The National Farmers’ Union initially welcomed the scheme but PA Media reports vice-president Rachel Hallos said on Thursday it had “very quickly become clear that there are major issues” with the fund.

“We are hearing from numerous members who have suffered catastrophic impacts who have been told they are not eligible for the fund because some of their affected areas are more than 150 metres from ‘main’ rivers. These include members with 90% of their land saturated or underwater, and huge damage to buildings and equipment.”

Here are a few of the other key moments from the testimony at the Post Office Horizon IT inquiry this morning of former managing director of the Post Office, David Smith.

Smith said in his witness statement to the inquiry: “Although my time within the Post Office was brief, I have spent a lot of time reflecting on it and whether there is anything that I would have handled differently. I think that this is something that everybody has thought about and it is impossible not to feel a huge sense of regret and remorse, regardless of ones own involvement.”

Smith said he had consistently been given reassurances about the Horizon IT system by various people, including Paula Vennells and Susan Crichton.

Asked by counsel to the inquiry Sam Stevens: “To what extent did you consider that the Post Office was in an unusual position, in that it was the alleged victim of crimes that it was investigating, that it investigated those crimes itself, and then decided whether to prosecute them?”

Smith replied: “I’m sad to say at the time I didn’t really reflect on it in the way that I perhaps should have done.”

Smith told the inquiry: “I think that the passage of time has shown that conducting the case, gathering the data, acting as the prosecution can lead you to a position where you might not think as independently as you should do about the quality of information.

“Have you disclosed everything, have you presented the case in a balanced way?
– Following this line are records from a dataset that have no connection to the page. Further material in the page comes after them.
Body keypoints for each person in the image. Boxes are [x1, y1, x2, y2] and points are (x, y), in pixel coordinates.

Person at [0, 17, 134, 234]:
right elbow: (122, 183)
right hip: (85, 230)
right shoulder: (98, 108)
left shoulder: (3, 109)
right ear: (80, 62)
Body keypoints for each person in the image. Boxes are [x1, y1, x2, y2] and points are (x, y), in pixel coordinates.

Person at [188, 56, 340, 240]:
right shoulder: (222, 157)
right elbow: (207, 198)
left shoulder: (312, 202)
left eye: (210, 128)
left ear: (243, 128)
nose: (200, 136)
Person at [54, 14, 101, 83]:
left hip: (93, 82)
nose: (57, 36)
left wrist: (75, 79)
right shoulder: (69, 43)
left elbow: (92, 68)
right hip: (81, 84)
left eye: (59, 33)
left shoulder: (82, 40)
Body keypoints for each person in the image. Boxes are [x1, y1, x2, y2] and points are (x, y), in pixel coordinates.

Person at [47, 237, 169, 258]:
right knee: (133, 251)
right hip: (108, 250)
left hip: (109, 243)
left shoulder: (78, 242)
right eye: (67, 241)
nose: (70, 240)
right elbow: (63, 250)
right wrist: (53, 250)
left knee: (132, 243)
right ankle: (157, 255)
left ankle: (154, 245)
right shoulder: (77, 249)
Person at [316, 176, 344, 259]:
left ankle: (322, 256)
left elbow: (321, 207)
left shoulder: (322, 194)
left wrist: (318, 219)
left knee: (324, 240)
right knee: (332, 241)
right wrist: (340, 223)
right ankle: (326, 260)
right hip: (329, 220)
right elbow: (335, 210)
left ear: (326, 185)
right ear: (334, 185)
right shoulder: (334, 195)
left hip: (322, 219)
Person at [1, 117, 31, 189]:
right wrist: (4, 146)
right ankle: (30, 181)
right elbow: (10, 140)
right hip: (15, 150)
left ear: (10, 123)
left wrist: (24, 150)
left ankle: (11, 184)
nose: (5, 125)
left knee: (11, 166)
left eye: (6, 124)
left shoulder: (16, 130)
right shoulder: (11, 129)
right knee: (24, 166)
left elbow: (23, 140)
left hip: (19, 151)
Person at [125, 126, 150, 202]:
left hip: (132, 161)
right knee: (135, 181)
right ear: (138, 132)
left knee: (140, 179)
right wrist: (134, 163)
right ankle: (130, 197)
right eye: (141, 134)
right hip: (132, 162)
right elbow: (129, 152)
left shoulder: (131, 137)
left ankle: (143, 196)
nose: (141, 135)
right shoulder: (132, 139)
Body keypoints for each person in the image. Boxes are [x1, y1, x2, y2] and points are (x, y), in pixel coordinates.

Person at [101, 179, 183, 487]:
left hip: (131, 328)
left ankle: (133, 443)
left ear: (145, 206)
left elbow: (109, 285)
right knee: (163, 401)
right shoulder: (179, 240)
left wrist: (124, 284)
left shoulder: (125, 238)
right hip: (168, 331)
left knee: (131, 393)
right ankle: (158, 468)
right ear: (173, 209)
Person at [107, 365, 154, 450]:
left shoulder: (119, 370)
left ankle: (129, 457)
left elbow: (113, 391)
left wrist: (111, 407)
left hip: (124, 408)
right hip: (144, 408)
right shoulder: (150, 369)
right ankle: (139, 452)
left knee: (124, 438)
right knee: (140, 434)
I think those kinds of risks are clearly there. I think the other danger is that potentially the balance of probability might be stretched too far in terms of whether to take a case through a legal process or not.”
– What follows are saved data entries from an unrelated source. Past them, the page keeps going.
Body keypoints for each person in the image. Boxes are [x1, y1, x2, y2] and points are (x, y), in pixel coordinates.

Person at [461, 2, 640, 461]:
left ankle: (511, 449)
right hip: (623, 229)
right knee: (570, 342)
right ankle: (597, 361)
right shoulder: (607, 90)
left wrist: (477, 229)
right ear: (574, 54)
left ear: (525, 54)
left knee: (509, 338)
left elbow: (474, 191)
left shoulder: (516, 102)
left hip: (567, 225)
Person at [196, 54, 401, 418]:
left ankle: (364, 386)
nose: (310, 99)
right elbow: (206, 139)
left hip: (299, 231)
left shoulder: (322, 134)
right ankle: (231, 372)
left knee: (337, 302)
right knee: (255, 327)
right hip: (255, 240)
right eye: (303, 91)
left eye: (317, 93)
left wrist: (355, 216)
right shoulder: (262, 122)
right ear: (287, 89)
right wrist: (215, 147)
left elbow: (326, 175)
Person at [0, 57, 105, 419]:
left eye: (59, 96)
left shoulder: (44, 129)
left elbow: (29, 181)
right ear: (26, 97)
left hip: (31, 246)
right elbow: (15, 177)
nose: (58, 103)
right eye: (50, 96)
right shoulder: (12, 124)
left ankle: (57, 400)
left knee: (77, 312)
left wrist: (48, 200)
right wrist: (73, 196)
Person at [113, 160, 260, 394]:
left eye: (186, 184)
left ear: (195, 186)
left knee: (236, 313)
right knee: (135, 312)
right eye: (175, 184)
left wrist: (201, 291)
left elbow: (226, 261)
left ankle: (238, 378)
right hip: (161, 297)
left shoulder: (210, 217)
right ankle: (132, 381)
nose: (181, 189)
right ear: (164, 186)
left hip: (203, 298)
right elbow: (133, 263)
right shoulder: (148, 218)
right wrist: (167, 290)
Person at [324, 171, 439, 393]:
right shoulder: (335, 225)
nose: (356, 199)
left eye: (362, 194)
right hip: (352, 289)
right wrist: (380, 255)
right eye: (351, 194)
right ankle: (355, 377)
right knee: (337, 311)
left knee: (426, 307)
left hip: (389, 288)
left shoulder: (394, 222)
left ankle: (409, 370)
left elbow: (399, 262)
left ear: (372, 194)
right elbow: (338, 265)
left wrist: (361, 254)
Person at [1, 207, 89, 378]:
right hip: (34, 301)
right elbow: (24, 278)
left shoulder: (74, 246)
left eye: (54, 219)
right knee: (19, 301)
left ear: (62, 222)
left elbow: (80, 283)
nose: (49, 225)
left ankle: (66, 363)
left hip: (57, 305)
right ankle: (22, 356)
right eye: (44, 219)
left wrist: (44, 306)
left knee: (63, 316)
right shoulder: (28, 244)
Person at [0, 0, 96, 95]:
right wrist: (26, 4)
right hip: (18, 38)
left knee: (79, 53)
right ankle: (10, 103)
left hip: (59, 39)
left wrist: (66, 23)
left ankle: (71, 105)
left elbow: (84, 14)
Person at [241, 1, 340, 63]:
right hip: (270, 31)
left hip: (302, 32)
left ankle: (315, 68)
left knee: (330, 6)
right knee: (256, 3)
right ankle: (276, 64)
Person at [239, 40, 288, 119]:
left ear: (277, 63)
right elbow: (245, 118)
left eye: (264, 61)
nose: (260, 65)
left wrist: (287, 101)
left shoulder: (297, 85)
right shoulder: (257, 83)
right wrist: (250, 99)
Smith said he believed there was an “institutional bias” not to investigate further what subpostmasters were saying about the Horizon system.

Halving inflation remains the only one of Rishi Sunak’s five key pledges that his government has met, with NHS waiting lists and national debt higher than when he made the promises, channel boat crossings continuing, and the economy failing to grow.

In the wake of NHS England data being released today, PA Media have totted up a scorecard of Rishi Sunak’s five key pledges, which he made in January 2023.

Grow the economy – growth over 2023 was weak, with the UK falling into a recession in the second half of the year.

Reduce debt – the national debt rose over the course of 2023, and remains at levels not seen since the early 1960s.

Cut NHS waiting lists – waiting lists in England have fallen over the last five months, but remain higher than when Sunak made his pledge to cut them.

Stop the boats – channel crossings have reduced by 45,755 from 2022 levels, but remain happening, and Sunak has been unable to get his flagship Rwanda deportation plan on to the statue books.

Halve inflation – this is the only pledge to have been fully met, however economists suggest the fall in inflation was largely due to lower energy costs and rising interest rates from the independent Bank of England rather than from government action, and the rate of inflation is still higher than the bank’s target of 2%.